Series will place the 2010 football season against a backdrop of community struggles with poverty, drugs and gangs. Head coach Raul Lara, a prominent figure in the program, has a day job as a deputy probation officer.

“The Long Beach Poly student athletes showcased in ’4th and Forever’ are inspiring, and their lives, passions and experiences will truly resonate in this documentary series,” said Current TV CEO Mark Rosenthal, also an alum of MTV Networks, where he was chief operating officer. “(It) personifies the kind of meaningful entertainment we will be dedicated to providing in 2011.”

Graden, former entertainment prexy at MTV Networks Music Channels, is producing with Curren (former MTV entertainment and programming prexy) through Brian Graden Media, along with Stephen Land (Jupiter Entertainment), Michael Hughes (DLP Entertainment) and Clint Stinchcomb (Global Content Partners).

Jupiter brought the show to Current, which then turned to Graden to help bring the project to fruition.

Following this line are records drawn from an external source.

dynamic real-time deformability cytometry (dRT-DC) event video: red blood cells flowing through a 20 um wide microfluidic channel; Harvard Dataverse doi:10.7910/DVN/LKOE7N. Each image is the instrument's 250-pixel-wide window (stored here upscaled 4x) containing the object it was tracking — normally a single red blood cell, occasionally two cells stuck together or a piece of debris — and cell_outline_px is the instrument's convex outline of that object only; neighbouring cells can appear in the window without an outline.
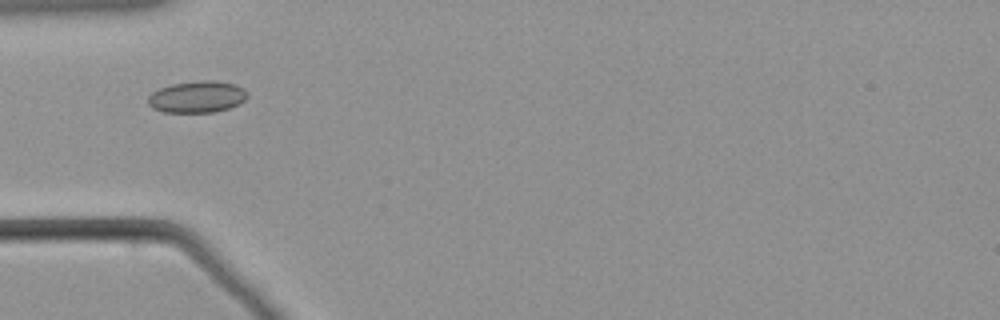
{"species": "common noctule bat (a hibernating species)", "species_latin": "Nyctalus noctula", "temperature_condition": "warm", "stored_images_in_passage": 41, "camera_frame_rate_fps": 3000, "um_per_image_px": 0.085, "animal": {"sex": "male", "body_mass_g": 21.5, "forearm_length_mm": 52.0}, "frame": {"image": 1, "passage_image": 2, "time_ms": 0.333, "image_size_px": [1000, 320], "cell_outline_px": [[248, 96], [240, 104], [216, 112], [164, 112], [152, 108], [148, 104], [148, 96], [152, 92], [160, 88], [172, 84], [200, 80], [208, 80], [236, 84], [244, 88], [248, 92]], "centroid_in_image_um": [16.77, 8.23], "position_along_channel_um": 68.2, "area_um2": 18.44}}
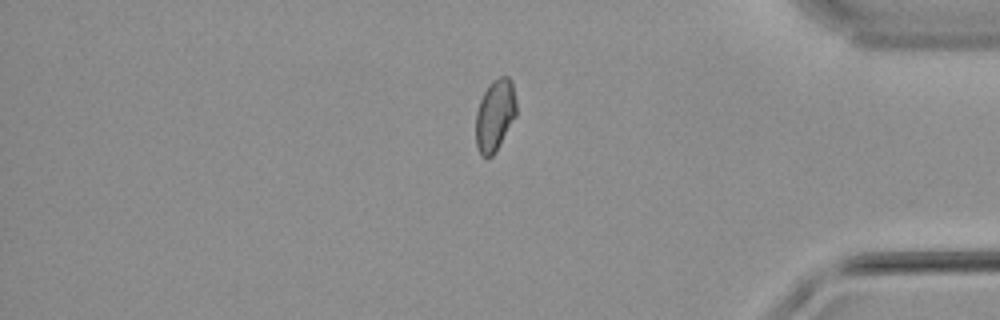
{"frame": {"image": 2, "passage_image": 32, "time_ms": 10.333, "image_size_px": [1000, 320], "cell_outline_px": [[516, 116], [492, 156], [480, 156], [476, 144], [476, 112], [480, 100], [484, 92], [492, 80], [500, 76], [508, 76], [512, 80], [516, 104]], "centroid_in_image_um": [42.07, 9.76], "position_along_channel_um": 393.1, "area_um2": 16.82}}
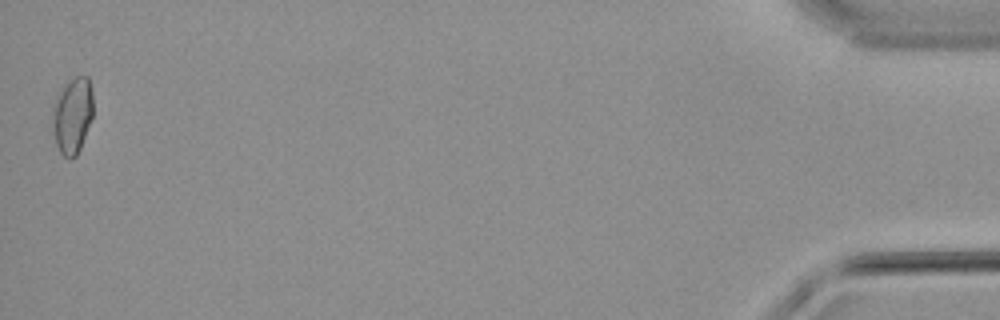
{"frame": {"image": 3, "passage_image": 41, "time_ms": 13.333, "image_size_px": [1000, 320], "cell_outline_px": [[92, 116], [80, 148], [76, 156], [64, 156], [60, 152], [56, 144], [52, 128], [52, 104], [56, 96], [64, 84], [76, 76], [88, 76], [92, 92]], "centroid_in_image_um": [6.13, 9.77], "position_along_channel_um": 429.1, "area_um2": 17.98}}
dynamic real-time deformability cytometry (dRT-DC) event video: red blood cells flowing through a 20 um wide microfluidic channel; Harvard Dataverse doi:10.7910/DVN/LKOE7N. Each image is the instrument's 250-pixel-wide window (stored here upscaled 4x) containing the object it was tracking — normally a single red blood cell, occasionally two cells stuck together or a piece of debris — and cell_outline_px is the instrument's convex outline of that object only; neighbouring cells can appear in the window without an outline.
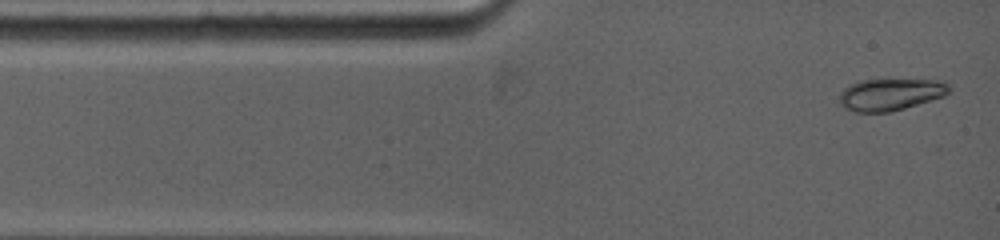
{"species": "common noctule bat (a hibernating species)", "species_latin": "Nyctalus noctula", "temperature_condition": "warm", "stored_images_in_passage": 25, "camera_frame_rate_fps": 5000, "um_per_image_px": 0.085, "animal": {"sex": "female", "body_mass_g": 19.0, "forearm_length_mm": 53.3}, "frame": {"image": 1, "passage_image": 1, "time_ms": 0.0, "image_size_px": [1000, 240], "cell_outline_px": [[952, 88], [944, 96], [904, 108], [888, 112], [856, 112], [844, 108], [840, 104], [840, 92], [844, 88], [860, 80], [936, 80], [948, 84]], "centroid_in_image_um": [75.67, 8.03], "position_along_channel_um": 9.3, "area_um2": 20.17}}
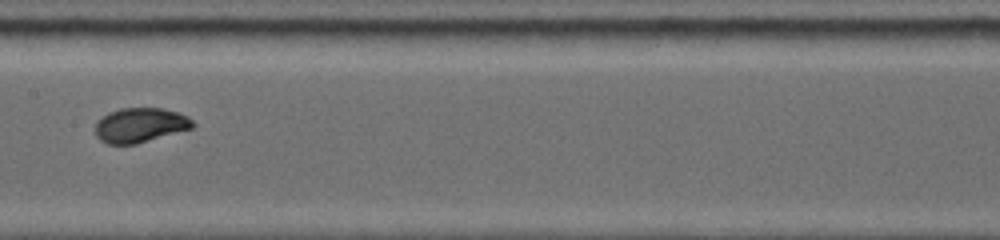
{"frame": {"image": 2, "passage_image": 13, "time_ms": 5.8, "image_size_px": [1000, 240], "cell_outline_px": [[196, 124], [192, 128], [136, 144], [108, 144], [100, 140], [96, 136], [96, 120], [108, 112], [120, 108], [164, 108], [180, 112], [188, 116]], "centroid_in_image_um": [11.92, 10.62], "position_along_channel_um": 195.5, "area_um2": 19.83}}
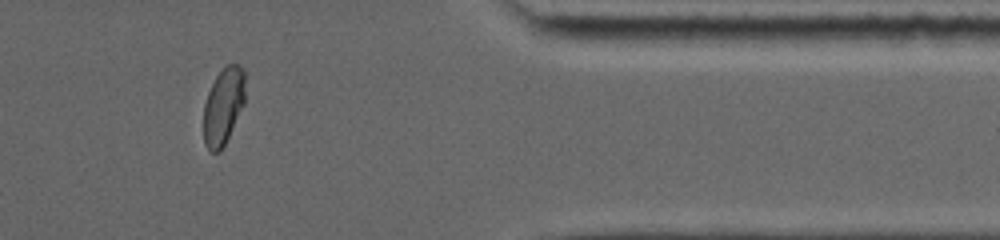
{"frame": {"image": 3, "passage_image": 21, "time_ms": 11.4, "image_size_px": [1000, 240], "cell_outline_px": [[244, 104], [220, 152], [212, 152], [204, 144], [204, 104], [208, 92], [216, 76], [228, 64], [236, 64], [244, 72]], "centroid_in_image_um": [18.97, 9.04], "position_along_channel_um": 392.4, "area_um2": 18.15}, "authors_computed_cell_mechanics": {"area_um2": 19.8254, "velocity_mm_per_s": 3.9399, "shape_relaxation_time_tau1_ms": 3.2888, "shape_relaxation_time_tau2_ms": null, "deformation_change_tau1": 0.1531, "deformation_change_tau2": null}}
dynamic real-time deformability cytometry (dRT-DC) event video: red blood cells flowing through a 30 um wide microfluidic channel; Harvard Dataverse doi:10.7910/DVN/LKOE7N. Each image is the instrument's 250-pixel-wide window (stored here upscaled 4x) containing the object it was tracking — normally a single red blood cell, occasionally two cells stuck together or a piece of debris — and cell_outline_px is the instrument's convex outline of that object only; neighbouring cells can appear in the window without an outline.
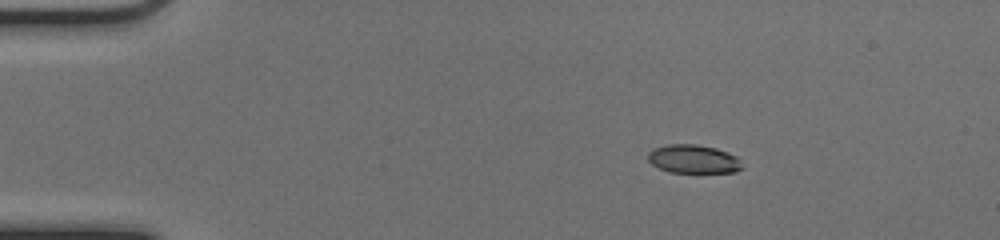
{"species": "common noctule bat (a hibernating species)", "species_latin": "Nyctalus noctula", "temperature_condition": "cold", "stored_images_in_passage": 44, "camera_frame_rate_fps": 3000, "um_per_image_px": 0.085, "animal": {"sex": "female", "body_mass_g": 17.0, "forearm_length_mm": 48.0}, "frame": {"image": 1, "passage_image": 1, "time_ms": 0.0, "image_size_px": [1000, 240], "cell_outline_px": [[744, 168], [736, 172], [668, 172], [652, 164], [648, 160], [648, 152], [652, 148], [668, 144], [696, 144], [716, 148], [728, 152], [736, 156], [740, 160]], "centroid_in_image_um": [58.95, 13.51], "position_along_channel_um": 26.1, "area_um2": 15.78}}
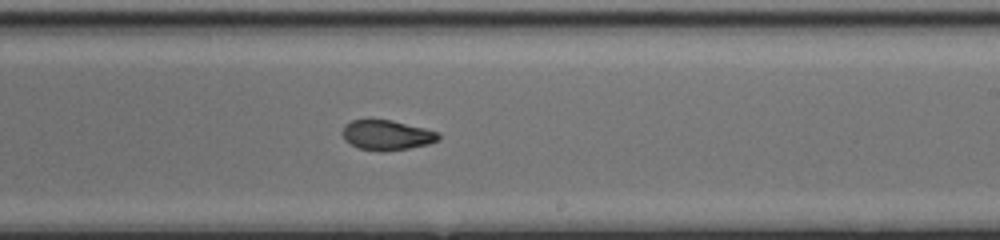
{"frame": {"image": 2, "passage_image": 24, "time_ms": 7.667, "image_size_px": [1000, 240], "cell_outline_px": [[440, 140], [428, 144], [408, 148], [380, 152], [360, 148], [344, 140], [340, 132], [344, 124], [352, 120], [368, 116], [392, 120], [440, 132]], "centroid_in_image_um": [32.82, 11.43], "position_along_channel_um": 256.2, "area_um2": 17.46}}
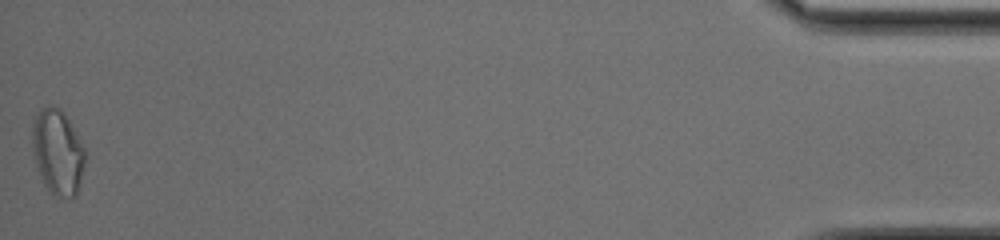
{"frame": {"image": 3, "passage_image": 44, "time_ms": 14.333, "image_size_px": [1000, 240], "cell_outline_px": [[88, 156], [80, 184], [76, 196], [56, 196], [48, 192], [44, 184], [36, 164], [32, 148], [32, 124], [36, 112], [48, 104], [60, 108], [76, 132]], "centroid_in_image_um": [4.91, 12.91], "position_along_channel_um": 430.3, "area_um2": 26.53}, "authors_computed_cell_mechanics": {"area_um2": 17.4556, "velocity_mm_per_s": 4.0343, "shape_relaxation_time_tau1_ms": null, "shape_relaxation_time_tau2_ms": 2.0279, "deformation_change_tau1": null, "deformation_change_tau2": 0.0504}}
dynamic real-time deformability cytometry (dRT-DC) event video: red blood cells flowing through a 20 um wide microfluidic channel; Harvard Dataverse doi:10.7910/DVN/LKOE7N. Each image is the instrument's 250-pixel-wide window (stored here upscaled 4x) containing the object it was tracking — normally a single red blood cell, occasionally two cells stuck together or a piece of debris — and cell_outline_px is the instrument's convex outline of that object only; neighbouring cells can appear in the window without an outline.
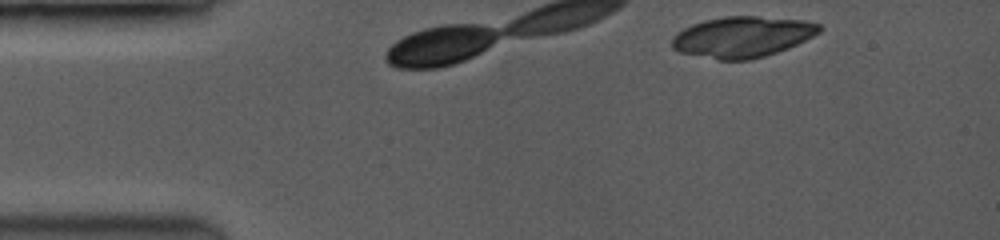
{"species": "common noctule bat (a hibernating species)", "species_latin": "Nyctalus noctula", "temperature_condition": "room temperature", "stored_images_in_passage": 4, "camera_frame_rate_fps": 3500, "um_per_image_px": 0.085, "animal": {"sex": "female", "body_mass_g": 19.0, "forearm_length_mm": 53.3}, "frame": {"image": 1, "passage_image": 1, "time_ms": 0.0, "image_size_px": [1000, 240], "cell_outline_px": [[820, 32], [796, 44], [776, 52], [764, 56], [748, 60], [720, 60], [680, 52], [672, 48], [672, 40], [684, 28], [692, 24], [704, 20], [724, 16], [756, 16], [800, 20], [820, 24]], "centroid_in_image_um": [63.09, 3.13], "position_along_channel_um": 21.9, "area_um2": 34.56}}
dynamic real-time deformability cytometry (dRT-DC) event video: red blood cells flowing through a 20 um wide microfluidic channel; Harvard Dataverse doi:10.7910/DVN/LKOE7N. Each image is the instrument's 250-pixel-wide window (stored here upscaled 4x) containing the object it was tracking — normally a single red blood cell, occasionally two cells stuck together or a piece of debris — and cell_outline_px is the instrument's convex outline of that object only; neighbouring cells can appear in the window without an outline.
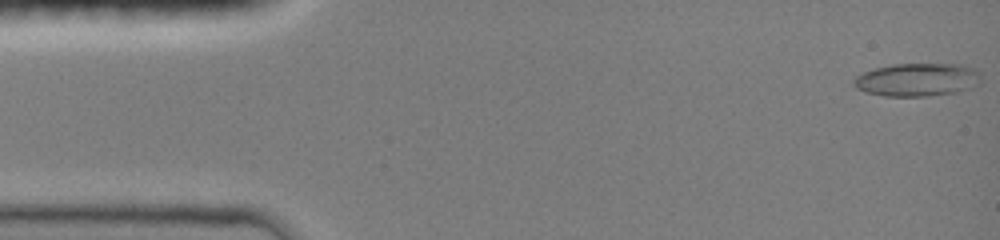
{"species": "common noctule bat (a hibernating species)", "species_latin": "Nyctalus noctula", "temperature_condition": "room temperature", "stored_images_in_passage": 32, "camera_frame_rate_fps": 3000, "um_per_image_px": 0.085, "animal": {"sex": "female", "body_mass_g": 19.0, "forearm_length_mm": 51.5}, "frame": {"image": 1, "passage_image": 1, "time_ms": 0.0, "image_size_px": [1000, 240], "cell_outline_px": [[980, 84], [956, 92], [928, 96], [884, 96], [864, 92], [856, 88], [852, 84], [852, 80], [856, 76], [872, 68], [892, 64], [964, 64], [976, 68], [980, 72]], "centroid_in_image_um": [77.96, 6.76], "position_along_channel_um": 7.0, "area_um2": 24.91}}
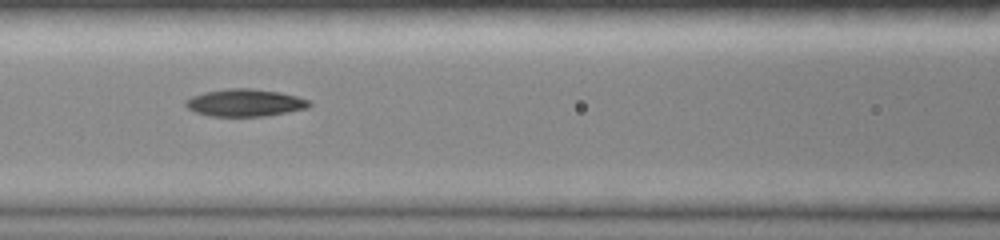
{"frame": {"image": 2, "passage_image": 14, "time_ms": 6.333, "image_size_px": [1000, 240], "cell_outline_px": [[312, 104], [308, 108], [264, 116], [208, 116], [196, 112], [188, 108], [184, 104], [184, 100], [192, 96], [204, 92], [228, 88], [252, 88], [280, 92], [296, 96], [308, 100]], "centroid_in_image_um": [20.8, 8.73], "position_along_channel_um": 145.8, "area_um2": 19.71}}
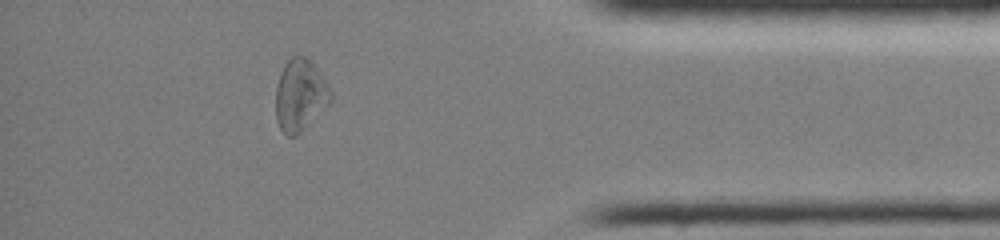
{"frame": {"image": 3, "passage_image": 28, "time_ms": 13.333, "image_size_px": [1000, 240], "cell_outline_px": [[332, 100], [296, 136], [288, 136], [280, 128], [276, 120], [276, 84], [280, 72], [284, 64], [292, 56], [304, 56], [320, 72], [332, 92]], "centroid_in_image_um": [25.49, 8.08], "position_along_channel_um": 409.7, "area_um2": 22.72}, "authors_computed_cell_mechanics": {"area_um2": 20.4612, "velocity_mm_per_s": 4.066, "shape_relaxation_time_tau1_ms": 7.3914, "shape_relaxation_time_tau2_ms": null, "deformation_change_tau1": 0.1828, "deformation_change_tau2": null}}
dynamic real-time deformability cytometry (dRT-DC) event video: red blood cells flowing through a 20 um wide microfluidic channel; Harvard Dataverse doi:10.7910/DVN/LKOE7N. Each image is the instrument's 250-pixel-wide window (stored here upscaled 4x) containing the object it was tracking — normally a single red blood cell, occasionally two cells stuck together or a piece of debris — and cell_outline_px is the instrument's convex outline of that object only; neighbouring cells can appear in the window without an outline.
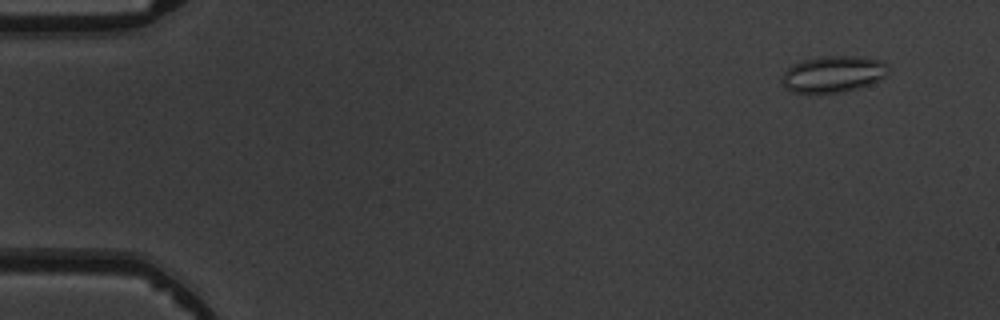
{"species": "common noctule bat (a hibernating species)", "species_latin": "Nyctalus noctula", "temperature_condition": "warm", "stored_images_in_passage": 7, "camera_frame_rate_fps": 3000, "um_per_image_px": 0.085, "animal": {"sex": "male", "body_mass_g": 19.5, "forearm_length_mm": 54.6}, "frame": {"image": 1, "passage_image": 1, "time_ms": 0.0, "image_size_px": [1000, 320], "cell_outline_px": [[888, 72], [880, 80], [860, 88], [844, 92], [792, 92], [784, 88], [784, 72], [792, 64], [804, 60], [824, 56], [852, 56], [880, 60], [888, 64]], "centroid_in_image_um": [70.85, 6.3], "position_along_channel_um": 14.1, "area_um2": 22.37}}
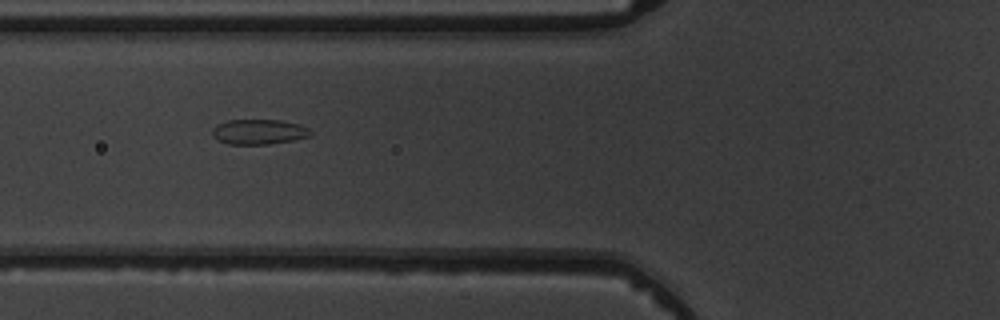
{"frame": {"image": 2, "passage_image": 5, "time_ms": 5.333, "image_size_px": [1000, 320], "cell_outline_px": [[312, 132], [308, 136], [292, 140], [268, 144], [228, 144], [212, 136], [212, 128], [216, 124], [228, 120], [280, 120], [300, 124], [308, 128]], "centroid_in_image_um": [21.97, 11.19], "position_along_channel_um": 103.8, "area_um2": 14.28}}
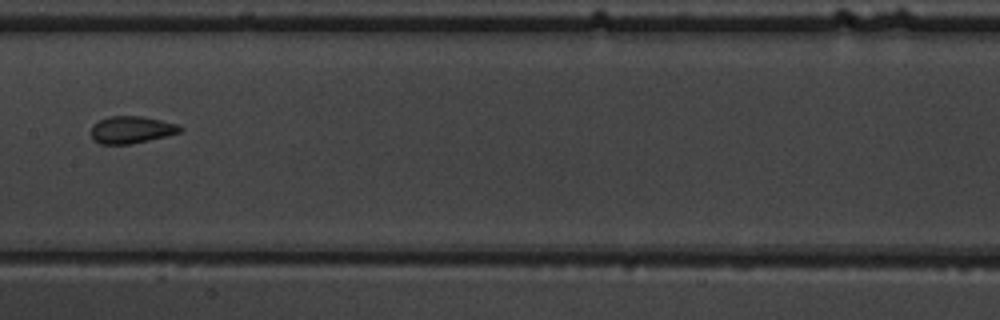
{"frame": {"image": 3, "passage_image": 7, "time_ms": 7.667, "image_size_px": [1000, 320], "cell_outline_px": [[184, 128], [180, 132], [148, 140], [128, 144], [100, 144], [92, 140], [92, 124], [108, 116], [140, 116], [160, 120], [176, 124]], "centroid_in_image_um": [11.13, 11.02], "position_along_channel_um": 196.3, "area_um2": 13.93}}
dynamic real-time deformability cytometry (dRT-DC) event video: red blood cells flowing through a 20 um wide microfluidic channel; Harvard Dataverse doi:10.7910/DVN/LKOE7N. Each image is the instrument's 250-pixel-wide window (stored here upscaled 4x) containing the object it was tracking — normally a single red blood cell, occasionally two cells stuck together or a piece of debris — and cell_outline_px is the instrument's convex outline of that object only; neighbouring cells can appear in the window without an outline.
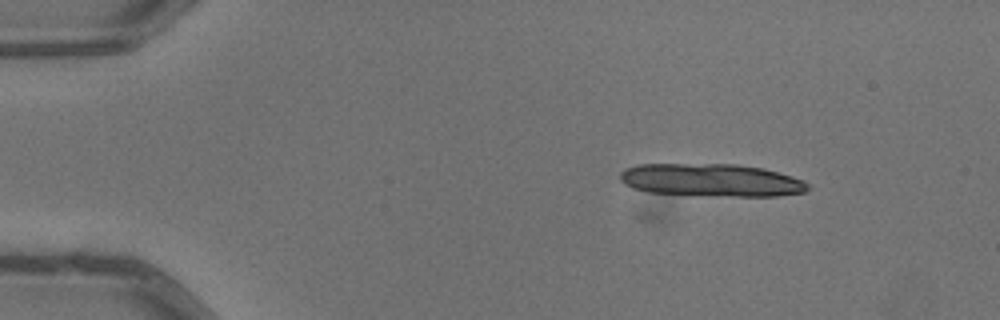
{"species": "common noctule bat (a hibernating species)", "species_latin": "Nyctalus noctula", "temperature_condition": "warm", "stored_images_in_passage": 6, "camera_frame_rate_fps": 3000, "um_per_image_px": 0.085, "animal": {"sex": "male", "body_mass_g": 13.3}, "frame": {"image": 1, "passage_image": 1, "time_ms": 0.0, "image_size_px": [1000, 320], "cell_outline_px": [[808, 188], [804, 192], [776, 196], [716, 196], [648, 192], [632, 188], [624, 184], [620, 180], [620, 172], [624, 168], [636, 164], [740, 164], [764, 168], [792, 176], [804, 180], [808, 184]], "centroid_in_image_um": [60.44, 15.3], "position_along_channel_um": 24.6, "area_um2": 36.18}}
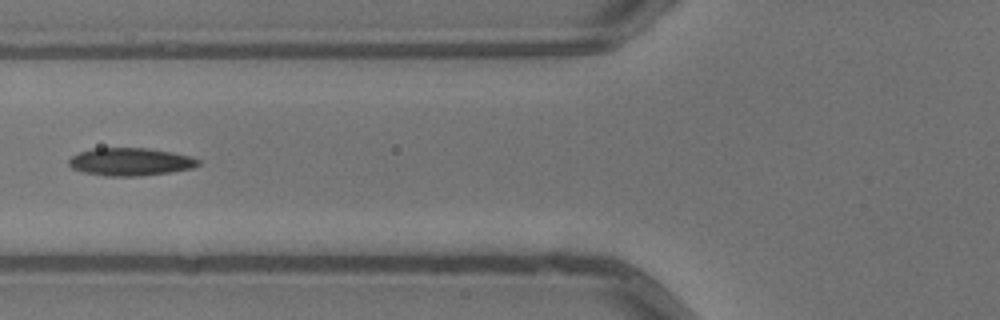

“I think anybody would give their eye tooth to work with Brian Graden on anything,” Current senior programming veep Ocean MacAdams said. “He’s one of the most talented producers and smart guys to work in our business in the past 15 years. I wouldn’t want to speak for Brian, but via Brian Graden Prods., he’s really trying to take on projects that really feel different, feel original and speak to his interests.”It’s not the first time we’ve seen a football show on television, but it feels like such a unique story,” MacAdams said. “The great thing about this show is we can look at so many issues that are important to our country: education, urban poverty, gangs — but you can do it through a really fun, exciting show that happens to be about football.”Current has been taken steps to increase its original programming slate. Recent announcements include “Bar Karma,” a series developed by an online community and shepherded by “The Sims” creator Will Wright.